Custom Conversion with Validation

For complex validation requirements, create custom parsers with business logic:

sealed trait ParseError
case class InvalidFormat(input: String) extends ParseError
case class OutOfRange(value: Int, min: Int, max: Int) extends ParseError

def parseAge(s: String): Either[ParseError, Int] = {
  Try(s.toInt) match {
    case Success(age) if age >= 0 && age <= 150 => Right(age)
    case Success(age) => Left(OutOfRange(age, 0, 150))
    case Failure(_) => Left(InvalidFormat(s))
  }
}

parseAge("25") match {
  case Right(age) => println(s"Valid age: $age")
  case Left(InvalidFormat(input)) => println(s"'$input' is not a number")
  case Left(OutOfRange(value, min, max)) => 
    println(s"$value is outside valid range $min-$max")
}

Performance Considerations

When parsing large datasets, consider using Java’s parsing methods directly for better performance:

import java.lang.{Integer, Double => JDouble}

def fastParseInt(s: String): Option[Int] = {
  try {
    Some(Integer.parseInt(s))
  } catch {
    case _: NumberFormatException => None
  }
}

def fastParseDouble(s: String): Option[Double] = {
  try {
    Some(JDouble.parseDouble(s))
  } catch {
    case _: NumberFormatException => None
  }
}

// Benchmark-friendly batch processing
def parseIntList(strings: List[String]): List[Int] = {
  strings.flatMap(s => Try(s.toInt).toOption)
}

val numbers = List("1", "2", "invalid", "4", "5")
println(parseIntList(numbers)) // List(1, 2, 4, 5)

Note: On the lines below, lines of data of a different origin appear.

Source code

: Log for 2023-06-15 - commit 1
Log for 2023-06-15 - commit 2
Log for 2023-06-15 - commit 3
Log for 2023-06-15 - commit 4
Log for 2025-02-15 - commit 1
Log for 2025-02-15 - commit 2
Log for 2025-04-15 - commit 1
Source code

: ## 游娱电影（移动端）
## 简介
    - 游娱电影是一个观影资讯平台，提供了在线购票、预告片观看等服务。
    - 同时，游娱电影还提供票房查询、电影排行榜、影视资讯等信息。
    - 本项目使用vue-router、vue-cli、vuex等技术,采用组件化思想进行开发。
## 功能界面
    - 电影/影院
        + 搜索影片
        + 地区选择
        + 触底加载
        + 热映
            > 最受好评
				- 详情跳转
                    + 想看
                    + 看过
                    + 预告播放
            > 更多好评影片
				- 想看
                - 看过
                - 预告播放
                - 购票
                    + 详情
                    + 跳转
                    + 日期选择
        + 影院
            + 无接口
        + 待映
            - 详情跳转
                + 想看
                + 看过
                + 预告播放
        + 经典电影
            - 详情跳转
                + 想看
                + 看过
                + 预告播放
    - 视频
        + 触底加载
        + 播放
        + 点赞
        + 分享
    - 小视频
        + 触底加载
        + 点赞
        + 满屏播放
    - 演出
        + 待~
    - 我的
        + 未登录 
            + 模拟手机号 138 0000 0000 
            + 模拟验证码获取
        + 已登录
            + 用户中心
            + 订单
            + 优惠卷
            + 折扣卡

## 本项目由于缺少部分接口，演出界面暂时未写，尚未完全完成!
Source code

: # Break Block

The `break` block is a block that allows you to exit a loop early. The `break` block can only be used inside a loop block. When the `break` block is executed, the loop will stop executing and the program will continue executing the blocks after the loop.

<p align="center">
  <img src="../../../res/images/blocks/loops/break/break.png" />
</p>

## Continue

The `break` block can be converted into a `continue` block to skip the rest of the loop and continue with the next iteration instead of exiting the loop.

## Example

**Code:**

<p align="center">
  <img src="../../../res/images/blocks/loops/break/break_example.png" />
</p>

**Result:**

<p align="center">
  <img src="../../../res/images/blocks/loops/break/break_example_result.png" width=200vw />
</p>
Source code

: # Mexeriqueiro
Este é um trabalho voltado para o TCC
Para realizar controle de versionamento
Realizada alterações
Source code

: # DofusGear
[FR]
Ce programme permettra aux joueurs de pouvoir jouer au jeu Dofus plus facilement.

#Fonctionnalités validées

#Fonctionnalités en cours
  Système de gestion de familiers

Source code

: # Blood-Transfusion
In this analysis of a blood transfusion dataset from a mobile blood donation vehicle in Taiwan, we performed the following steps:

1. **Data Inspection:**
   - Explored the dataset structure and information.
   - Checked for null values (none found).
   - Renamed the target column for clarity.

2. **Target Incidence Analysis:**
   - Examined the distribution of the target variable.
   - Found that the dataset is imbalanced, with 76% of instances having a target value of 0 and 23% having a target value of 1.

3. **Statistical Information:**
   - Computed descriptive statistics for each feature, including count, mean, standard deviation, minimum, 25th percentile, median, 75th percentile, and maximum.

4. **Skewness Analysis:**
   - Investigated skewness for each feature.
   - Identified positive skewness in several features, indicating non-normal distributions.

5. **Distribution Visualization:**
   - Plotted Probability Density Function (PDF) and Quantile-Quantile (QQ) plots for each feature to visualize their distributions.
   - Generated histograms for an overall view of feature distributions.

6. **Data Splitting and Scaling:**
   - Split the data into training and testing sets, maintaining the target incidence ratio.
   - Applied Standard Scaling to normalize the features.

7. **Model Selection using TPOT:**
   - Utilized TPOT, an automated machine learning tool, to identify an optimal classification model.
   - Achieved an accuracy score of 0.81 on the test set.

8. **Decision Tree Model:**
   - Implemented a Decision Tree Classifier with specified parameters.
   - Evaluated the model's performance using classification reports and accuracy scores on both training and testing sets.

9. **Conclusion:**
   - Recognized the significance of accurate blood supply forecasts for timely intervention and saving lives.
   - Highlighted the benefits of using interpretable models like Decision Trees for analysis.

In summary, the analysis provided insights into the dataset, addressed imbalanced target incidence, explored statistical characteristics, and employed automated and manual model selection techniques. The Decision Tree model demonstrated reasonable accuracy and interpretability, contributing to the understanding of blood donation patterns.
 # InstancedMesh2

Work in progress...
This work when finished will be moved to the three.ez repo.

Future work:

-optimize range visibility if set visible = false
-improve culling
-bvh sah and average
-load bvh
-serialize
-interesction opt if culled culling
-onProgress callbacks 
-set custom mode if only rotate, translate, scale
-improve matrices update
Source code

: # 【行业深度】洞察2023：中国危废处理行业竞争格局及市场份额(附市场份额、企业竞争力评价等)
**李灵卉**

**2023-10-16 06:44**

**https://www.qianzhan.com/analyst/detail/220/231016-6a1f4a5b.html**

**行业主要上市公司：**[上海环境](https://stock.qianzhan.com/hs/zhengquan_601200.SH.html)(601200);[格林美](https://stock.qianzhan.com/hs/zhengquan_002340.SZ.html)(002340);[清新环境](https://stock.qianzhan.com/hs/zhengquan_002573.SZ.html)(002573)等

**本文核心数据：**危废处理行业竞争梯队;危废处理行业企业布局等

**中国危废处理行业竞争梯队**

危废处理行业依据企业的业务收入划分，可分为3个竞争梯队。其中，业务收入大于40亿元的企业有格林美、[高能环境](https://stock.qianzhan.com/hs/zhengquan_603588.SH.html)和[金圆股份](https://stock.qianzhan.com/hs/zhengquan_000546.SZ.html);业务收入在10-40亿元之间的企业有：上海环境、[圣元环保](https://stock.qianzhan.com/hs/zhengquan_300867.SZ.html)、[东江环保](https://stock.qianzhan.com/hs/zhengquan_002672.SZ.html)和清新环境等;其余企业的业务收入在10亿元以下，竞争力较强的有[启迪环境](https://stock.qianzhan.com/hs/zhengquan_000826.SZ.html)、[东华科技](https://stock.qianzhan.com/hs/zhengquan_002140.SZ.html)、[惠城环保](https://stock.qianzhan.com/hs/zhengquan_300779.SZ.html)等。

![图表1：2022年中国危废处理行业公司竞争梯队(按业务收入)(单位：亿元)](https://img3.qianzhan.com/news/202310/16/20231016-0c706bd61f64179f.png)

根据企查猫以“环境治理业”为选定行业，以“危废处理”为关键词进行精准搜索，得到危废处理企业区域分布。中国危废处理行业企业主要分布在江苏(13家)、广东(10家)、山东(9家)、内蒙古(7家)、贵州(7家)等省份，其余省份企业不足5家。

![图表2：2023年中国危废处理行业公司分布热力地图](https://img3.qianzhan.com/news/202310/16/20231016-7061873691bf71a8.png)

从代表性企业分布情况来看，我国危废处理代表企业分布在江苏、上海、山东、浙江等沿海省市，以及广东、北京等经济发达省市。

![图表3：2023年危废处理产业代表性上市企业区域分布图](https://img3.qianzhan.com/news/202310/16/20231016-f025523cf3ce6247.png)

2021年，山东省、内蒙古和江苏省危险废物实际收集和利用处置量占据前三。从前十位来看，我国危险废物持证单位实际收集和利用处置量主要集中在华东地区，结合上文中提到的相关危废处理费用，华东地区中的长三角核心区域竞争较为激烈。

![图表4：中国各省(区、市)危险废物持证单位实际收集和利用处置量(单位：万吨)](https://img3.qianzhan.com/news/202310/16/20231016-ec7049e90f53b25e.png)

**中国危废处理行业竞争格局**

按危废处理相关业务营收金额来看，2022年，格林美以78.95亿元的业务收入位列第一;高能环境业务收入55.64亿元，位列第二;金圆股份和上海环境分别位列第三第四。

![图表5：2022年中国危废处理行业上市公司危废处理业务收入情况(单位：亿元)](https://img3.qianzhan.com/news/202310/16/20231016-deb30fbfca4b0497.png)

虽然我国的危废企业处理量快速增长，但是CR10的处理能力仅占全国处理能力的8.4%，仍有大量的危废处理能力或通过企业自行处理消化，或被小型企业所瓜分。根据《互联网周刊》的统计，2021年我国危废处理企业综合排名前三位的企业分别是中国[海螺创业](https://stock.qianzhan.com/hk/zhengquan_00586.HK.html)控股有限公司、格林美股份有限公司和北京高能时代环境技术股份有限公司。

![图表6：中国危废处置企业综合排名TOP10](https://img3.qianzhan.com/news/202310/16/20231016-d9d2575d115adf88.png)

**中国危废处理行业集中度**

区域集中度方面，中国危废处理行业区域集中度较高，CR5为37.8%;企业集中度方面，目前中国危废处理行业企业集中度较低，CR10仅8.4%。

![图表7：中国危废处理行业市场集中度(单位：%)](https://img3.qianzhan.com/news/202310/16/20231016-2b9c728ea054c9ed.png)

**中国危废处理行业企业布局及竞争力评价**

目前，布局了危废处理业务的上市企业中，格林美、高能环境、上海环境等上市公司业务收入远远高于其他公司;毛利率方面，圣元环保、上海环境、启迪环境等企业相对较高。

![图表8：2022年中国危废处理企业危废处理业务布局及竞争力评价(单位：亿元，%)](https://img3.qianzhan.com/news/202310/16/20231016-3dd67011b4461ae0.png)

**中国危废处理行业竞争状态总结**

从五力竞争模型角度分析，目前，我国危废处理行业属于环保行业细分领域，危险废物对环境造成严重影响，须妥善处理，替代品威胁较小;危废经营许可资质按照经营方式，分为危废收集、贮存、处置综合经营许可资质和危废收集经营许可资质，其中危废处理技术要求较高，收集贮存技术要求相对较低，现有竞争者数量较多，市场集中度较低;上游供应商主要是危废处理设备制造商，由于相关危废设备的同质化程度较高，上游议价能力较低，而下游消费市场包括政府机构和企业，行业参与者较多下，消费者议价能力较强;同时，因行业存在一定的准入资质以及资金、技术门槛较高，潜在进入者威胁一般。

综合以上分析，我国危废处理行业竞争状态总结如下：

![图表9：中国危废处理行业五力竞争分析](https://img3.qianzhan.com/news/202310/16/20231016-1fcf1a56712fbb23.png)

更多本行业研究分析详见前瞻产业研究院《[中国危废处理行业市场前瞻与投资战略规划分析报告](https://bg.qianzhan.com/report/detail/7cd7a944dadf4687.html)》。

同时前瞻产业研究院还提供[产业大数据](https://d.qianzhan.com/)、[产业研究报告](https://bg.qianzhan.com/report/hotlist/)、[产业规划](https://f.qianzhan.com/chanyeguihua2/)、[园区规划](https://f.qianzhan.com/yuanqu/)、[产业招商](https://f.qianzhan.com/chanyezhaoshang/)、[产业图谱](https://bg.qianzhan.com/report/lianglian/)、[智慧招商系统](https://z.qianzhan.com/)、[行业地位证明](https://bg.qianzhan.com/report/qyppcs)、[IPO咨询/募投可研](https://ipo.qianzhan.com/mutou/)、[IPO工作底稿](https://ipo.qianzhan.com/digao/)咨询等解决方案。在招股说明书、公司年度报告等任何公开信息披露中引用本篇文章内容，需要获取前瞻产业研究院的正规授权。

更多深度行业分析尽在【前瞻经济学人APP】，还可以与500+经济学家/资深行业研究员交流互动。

Working with Different Number Bases

Parse hexadecimal, octal, or binary strings using Java’s Integer.parseInt with radix:

def parseHex(s: String): Option[Int] = {
  try {
    Some(Integer.parseInt(s, 16))
  } catch {
    case _: NumberFormatException => None
  }
}

println(parseHex("FF")) // Some(255)
println(parseHex("1A3")) // Some(419)

def parseBinary(s: String): Option[Int] = {
  try {
    Some(Integer.parseInt(s, 2))
  } catch {
    case _: NumberFormatException => None
  }
}

println(parseBinary("1010")) // Some(10)
println(parseBinary("11111111")) // Some(255)

Choose conversion methods based on your error handling requirements: toInt/toDouble for guaranteed valid input, Option for simple presence/absence semantics, Try for exception wrapping, and Either for detailed error reporting. In production systems, prefer explicit error handling over exception throwing to maintain predictable control flow.